» Work to complete:
• 1. In the forum thread about the cube solve, what did TeddyKGB say would leave no weakness?
• 2. Decide whether each statement agrees with the forum thread about the cube solve, answering yes or no and quoting the words from the thread that decide it: (a) ~Adam~ called the solve fluid. (b) szalejot posted on Dec 16, 2013. (c) teller addressed Noah by name.
• 3. Write a continuation of the forum thread about the cube solve, starting after its final line.

Spoiler: View as executed



R F2 D2 L2 R' U2 R' D B' L' D' R2 B' U L2 F' R2 B2

x' y // memo
edges
z M' U L' U' r' R U L U' z'
R' U' M' U U r' R U' R
y' R2 U M' U' R2' U r' R U' y
x' U' R' U M2' U' R U M2'
U' R U' r' R U R' U' M' U2 x
corners
U R U' L2' U R' U' L2'
l' R' D2 R U2 R' D2 R U2 l
U R2' D2 R U R' D2 R U' R U'
L' U R2 U' L U R2 U'
View at alg.garron.us


----------



## TeddyKGB (Dec 15, 2013)

Noahaha said:


> There are ALWAYS weaknesses.



If you grew a beard there would be no weakness.


----------



## ~Adam~ (Dec 15, 2013)

That was incredibly fluid. Good job!


----------



## Raviorez (Dec 15, 2013)

Great solve! Good job!


----------



## szalejot (Dec 15, 2013)

Very nice solve, good job


----------



## teller (Dec 15, 2013)

Noah, you are a beast!


----------



## suushiemaniac (Dec 15, 2013)

Noahaha said:


> There are ALWAYS weaknesses.

(Records from a data source)

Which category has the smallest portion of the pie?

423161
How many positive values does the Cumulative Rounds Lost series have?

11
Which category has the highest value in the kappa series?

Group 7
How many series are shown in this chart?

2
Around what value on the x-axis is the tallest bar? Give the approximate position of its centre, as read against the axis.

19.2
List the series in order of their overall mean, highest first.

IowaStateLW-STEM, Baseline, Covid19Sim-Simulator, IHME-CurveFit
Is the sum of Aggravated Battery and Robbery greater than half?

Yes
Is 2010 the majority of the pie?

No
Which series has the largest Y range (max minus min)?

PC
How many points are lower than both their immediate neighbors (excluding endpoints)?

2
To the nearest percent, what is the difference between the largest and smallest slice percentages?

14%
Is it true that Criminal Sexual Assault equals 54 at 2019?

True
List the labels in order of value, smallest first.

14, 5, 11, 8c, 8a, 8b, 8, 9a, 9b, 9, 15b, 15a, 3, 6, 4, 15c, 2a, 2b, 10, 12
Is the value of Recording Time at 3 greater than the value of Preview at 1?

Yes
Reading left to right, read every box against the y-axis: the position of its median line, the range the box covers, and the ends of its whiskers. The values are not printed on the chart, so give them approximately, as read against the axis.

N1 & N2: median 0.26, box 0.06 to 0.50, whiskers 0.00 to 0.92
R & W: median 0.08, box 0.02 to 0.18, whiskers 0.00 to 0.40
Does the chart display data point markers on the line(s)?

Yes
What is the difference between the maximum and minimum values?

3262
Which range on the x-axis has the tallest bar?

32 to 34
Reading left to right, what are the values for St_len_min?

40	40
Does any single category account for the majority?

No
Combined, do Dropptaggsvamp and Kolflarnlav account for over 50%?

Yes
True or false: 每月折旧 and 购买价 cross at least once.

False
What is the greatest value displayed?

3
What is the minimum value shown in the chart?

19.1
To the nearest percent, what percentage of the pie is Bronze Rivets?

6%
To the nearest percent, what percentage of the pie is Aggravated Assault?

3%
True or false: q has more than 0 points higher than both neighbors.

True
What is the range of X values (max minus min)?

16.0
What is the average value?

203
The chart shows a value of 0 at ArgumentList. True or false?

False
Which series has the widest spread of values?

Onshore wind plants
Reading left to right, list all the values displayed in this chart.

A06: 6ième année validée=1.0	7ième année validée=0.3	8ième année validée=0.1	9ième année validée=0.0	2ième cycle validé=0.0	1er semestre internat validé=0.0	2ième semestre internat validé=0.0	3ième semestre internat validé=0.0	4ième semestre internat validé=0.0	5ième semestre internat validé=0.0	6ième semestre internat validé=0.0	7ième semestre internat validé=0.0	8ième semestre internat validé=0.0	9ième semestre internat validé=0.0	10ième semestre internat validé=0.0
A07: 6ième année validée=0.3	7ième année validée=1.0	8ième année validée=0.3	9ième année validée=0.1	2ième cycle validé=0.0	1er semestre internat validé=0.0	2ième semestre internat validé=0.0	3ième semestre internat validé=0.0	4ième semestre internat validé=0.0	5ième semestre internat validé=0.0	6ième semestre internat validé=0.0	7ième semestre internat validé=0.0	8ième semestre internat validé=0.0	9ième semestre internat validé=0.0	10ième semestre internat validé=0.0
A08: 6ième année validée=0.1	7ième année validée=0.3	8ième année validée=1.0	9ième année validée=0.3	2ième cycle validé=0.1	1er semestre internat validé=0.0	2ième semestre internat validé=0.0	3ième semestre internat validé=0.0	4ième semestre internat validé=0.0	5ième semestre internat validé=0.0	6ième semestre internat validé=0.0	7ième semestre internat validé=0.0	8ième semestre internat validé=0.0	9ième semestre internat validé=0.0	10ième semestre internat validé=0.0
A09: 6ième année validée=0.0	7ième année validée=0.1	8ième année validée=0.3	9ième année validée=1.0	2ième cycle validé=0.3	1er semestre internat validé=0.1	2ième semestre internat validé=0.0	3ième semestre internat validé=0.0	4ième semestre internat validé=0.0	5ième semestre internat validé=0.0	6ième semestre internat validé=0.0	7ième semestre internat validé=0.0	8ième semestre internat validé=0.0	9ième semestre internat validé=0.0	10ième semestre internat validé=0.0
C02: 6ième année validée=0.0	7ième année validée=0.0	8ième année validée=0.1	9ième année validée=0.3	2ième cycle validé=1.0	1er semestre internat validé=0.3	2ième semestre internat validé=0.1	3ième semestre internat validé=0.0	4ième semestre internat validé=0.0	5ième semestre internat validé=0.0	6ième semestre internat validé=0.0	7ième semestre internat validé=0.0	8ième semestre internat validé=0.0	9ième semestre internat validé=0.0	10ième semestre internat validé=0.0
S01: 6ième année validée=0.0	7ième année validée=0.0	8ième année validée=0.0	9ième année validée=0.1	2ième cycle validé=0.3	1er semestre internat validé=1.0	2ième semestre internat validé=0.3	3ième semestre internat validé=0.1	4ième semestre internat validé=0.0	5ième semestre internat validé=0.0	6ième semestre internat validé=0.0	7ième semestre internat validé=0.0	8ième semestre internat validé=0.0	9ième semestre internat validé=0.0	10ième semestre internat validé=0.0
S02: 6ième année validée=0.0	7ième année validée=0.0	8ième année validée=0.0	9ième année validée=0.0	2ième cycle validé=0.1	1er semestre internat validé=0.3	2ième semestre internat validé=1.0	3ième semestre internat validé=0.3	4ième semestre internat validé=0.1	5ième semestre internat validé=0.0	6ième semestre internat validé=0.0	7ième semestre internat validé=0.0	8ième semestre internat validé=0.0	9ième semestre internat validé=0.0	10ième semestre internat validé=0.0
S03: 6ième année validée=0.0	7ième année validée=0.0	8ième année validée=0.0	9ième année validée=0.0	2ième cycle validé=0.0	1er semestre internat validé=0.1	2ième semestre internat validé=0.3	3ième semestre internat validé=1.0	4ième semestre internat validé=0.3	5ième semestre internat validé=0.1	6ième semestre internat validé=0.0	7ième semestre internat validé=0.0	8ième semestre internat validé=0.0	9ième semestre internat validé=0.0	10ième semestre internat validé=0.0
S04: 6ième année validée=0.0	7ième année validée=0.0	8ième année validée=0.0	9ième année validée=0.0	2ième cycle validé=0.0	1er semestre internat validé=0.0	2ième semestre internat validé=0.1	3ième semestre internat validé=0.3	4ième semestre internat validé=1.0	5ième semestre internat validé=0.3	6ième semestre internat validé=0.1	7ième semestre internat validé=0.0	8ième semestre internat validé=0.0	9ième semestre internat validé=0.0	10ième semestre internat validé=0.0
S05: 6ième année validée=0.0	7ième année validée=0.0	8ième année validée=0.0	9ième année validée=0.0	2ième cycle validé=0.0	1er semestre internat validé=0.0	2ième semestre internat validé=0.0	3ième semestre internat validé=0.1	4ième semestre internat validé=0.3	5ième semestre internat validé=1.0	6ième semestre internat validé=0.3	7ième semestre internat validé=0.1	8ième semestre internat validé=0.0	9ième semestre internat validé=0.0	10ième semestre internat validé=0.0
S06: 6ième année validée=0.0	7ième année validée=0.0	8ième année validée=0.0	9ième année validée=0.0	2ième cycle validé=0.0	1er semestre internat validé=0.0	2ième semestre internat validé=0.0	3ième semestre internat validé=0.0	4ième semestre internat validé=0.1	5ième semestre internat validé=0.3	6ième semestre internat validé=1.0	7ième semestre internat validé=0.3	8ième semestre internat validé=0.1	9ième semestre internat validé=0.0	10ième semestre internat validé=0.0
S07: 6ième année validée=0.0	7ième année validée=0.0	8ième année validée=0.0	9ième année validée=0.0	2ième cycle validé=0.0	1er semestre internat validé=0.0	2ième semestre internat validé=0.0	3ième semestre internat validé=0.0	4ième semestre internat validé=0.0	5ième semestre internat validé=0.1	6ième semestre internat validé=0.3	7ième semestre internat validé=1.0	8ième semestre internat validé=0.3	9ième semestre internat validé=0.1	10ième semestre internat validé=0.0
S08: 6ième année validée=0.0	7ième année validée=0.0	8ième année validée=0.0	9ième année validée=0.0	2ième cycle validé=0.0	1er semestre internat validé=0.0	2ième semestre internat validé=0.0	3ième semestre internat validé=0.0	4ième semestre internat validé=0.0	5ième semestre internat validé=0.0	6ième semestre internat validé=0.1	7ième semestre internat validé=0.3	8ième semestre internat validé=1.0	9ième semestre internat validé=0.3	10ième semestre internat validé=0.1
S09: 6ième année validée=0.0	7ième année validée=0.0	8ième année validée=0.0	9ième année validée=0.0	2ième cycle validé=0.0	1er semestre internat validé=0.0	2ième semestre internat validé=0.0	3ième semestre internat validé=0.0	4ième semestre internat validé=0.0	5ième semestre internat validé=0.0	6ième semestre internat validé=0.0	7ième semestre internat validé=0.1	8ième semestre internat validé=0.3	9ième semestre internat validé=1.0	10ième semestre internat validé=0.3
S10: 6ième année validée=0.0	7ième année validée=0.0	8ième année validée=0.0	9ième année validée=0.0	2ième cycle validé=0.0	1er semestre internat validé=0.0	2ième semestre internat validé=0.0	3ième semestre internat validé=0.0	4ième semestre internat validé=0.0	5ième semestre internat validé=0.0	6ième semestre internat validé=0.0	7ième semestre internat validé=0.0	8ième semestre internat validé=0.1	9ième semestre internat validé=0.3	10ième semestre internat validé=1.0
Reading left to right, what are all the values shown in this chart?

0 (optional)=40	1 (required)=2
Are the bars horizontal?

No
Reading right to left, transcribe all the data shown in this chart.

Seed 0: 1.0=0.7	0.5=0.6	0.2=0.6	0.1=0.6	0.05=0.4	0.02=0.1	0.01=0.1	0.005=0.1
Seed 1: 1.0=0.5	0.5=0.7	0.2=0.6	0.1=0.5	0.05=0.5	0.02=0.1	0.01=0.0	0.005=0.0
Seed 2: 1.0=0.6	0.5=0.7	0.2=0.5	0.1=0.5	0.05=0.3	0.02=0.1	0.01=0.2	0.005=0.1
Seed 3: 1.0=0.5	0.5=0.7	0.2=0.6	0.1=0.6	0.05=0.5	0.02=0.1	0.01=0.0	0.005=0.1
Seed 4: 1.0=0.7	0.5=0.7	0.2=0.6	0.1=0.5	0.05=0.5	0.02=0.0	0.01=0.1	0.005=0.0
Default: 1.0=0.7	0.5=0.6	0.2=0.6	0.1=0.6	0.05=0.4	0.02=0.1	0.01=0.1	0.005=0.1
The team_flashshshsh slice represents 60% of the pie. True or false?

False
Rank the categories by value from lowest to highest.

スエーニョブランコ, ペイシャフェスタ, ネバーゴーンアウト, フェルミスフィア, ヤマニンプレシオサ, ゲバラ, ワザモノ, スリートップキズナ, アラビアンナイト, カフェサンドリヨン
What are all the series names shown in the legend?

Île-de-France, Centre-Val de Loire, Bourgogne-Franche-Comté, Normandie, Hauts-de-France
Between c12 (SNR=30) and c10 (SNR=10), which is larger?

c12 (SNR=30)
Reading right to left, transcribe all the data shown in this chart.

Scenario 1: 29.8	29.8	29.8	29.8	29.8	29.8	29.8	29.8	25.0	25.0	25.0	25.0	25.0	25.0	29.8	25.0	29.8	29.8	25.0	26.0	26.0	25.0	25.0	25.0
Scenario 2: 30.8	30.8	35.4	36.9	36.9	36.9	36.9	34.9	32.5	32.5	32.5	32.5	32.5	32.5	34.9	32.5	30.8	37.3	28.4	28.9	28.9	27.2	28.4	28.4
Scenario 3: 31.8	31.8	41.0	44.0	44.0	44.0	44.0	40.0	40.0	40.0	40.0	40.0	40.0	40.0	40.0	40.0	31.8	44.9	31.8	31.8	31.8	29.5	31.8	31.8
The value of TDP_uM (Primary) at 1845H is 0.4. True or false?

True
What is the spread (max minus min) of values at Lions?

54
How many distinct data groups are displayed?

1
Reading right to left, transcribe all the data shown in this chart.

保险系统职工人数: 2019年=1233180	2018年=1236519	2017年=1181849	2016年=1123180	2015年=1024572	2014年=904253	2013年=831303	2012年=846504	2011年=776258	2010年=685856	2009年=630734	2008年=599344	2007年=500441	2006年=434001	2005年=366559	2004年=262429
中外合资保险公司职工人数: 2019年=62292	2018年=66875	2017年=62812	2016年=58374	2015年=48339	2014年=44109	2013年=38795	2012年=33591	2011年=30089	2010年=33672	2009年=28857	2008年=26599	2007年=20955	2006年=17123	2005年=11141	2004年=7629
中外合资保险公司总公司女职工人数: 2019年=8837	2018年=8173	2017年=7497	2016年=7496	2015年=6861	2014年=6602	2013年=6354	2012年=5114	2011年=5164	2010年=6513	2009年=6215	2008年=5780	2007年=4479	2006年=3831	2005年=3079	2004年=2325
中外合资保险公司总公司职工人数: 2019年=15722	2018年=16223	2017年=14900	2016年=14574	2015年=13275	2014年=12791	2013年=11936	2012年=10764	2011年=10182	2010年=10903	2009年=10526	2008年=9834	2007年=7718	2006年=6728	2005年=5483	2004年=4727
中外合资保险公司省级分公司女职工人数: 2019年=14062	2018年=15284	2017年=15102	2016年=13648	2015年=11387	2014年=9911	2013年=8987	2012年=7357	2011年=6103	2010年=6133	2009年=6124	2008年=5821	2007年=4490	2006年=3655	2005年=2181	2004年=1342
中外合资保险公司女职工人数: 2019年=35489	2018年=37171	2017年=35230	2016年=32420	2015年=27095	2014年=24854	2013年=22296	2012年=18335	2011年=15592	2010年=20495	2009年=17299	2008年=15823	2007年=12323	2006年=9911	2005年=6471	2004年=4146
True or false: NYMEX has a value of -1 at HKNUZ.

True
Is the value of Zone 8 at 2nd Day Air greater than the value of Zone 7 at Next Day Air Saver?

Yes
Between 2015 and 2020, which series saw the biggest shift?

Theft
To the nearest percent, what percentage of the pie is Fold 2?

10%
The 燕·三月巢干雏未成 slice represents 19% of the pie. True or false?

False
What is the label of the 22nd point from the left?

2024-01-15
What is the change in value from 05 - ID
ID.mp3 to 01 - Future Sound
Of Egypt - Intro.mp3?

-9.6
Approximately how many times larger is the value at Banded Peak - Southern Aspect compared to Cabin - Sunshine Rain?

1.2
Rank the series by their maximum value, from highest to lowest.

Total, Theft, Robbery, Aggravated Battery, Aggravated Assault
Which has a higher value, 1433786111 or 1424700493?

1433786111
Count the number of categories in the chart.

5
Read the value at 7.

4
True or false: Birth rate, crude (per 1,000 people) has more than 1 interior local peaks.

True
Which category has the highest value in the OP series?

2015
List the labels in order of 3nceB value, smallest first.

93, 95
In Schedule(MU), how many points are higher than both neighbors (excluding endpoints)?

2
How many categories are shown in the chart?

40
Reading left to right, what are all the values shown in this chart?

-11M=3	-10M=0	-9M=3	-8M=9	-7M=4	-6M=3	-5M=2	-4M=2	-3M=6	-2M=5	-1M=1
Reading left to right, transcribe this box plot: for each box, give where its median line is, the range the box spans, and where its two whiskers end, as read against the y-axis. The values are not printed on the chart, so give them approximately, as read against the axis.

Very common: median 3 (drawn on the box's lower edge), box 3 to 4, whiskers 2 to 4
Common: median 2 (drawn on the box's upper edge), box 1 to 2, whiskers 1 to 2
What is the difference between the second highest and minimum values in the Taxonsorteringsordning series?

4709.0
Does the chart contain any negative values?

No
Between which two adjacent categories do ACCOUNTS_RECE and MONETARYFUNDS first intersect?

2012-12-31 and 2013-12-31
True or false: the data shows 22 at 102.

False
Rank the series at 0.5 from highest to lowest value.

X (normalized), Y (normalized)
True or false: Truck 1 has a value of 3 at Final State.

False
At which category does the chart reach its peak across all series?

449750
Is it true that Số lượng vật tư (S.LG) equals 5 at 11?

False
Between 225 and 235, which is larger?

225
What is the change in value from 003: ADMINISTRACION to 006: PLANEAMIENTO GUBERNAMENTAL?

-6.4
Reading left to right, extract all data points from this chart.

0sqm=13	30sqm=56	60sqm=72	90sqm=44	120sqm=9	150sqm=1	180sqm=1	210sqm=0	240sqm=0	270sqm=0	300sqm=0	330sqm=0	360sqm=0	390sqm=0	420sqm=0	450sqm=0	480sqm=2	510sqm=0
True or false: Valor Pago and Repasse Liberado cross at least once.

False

» Solved problems:
• 1. Growing a beard.

• 2.
(a) Yes: "That was incredibly fluid."
(b) No: "szalejot (Dec 15, 2013)"
(c) Yes: "Noah, you are a beast!"

• 3.
That's absolutely right  I was just talking about obvious pauses or any other heavy loss of time


----------



## Nilsibert (Dec 15, 2013)

How did you know you were finished?

Jk, that was awesome.


----------



## uberCuber (Dec 15, 2013)

Can you post your list of OLL/PLL algs that you use in BLD pls


----------



## Noahaha (Dec 15, 2013)

uberCuber said:


> Can you post your list of OLL/PLL algs that you use in BLD pls



I don't have a list, but I can give it a go:

OLLs: 
Go here and look at all of the cases that only include the letters B, Q, N, M, C, J, I, D and F.

Also some edge ones:
M U M' U2 M U M' etc.
R U R' U' M' U R U' r' etc.

PLLs:

These are just for parity, which I solve by doing a single Old Pochmann target:
Y-perm without the first F and last F'
R' U L' U2 R U' R' U2 R L U' (L-perm)
U2 R U R' F' R U R' U' R' F R2 U' R' U (J-perm)

U-perms for solving some edge cycles.
A-perms for solving corner cycles.

And that's it I think. Is that what you were looking for?


----------



## Tao Yu (Dec 15, 2013)

Noahaha said:


> I don't have a list, but I can give it a go:
> 
> OLLs:
> Go here and look at all of the cases that only include the letters B, Q, N, M, C, J, I, D and F.
> ...



Omg you should like totally learn two look last layer for bld and get sub 20 times.

Could you post a memo reconstruction for this solve? Because whenever I use edges first I always forget my corner memo.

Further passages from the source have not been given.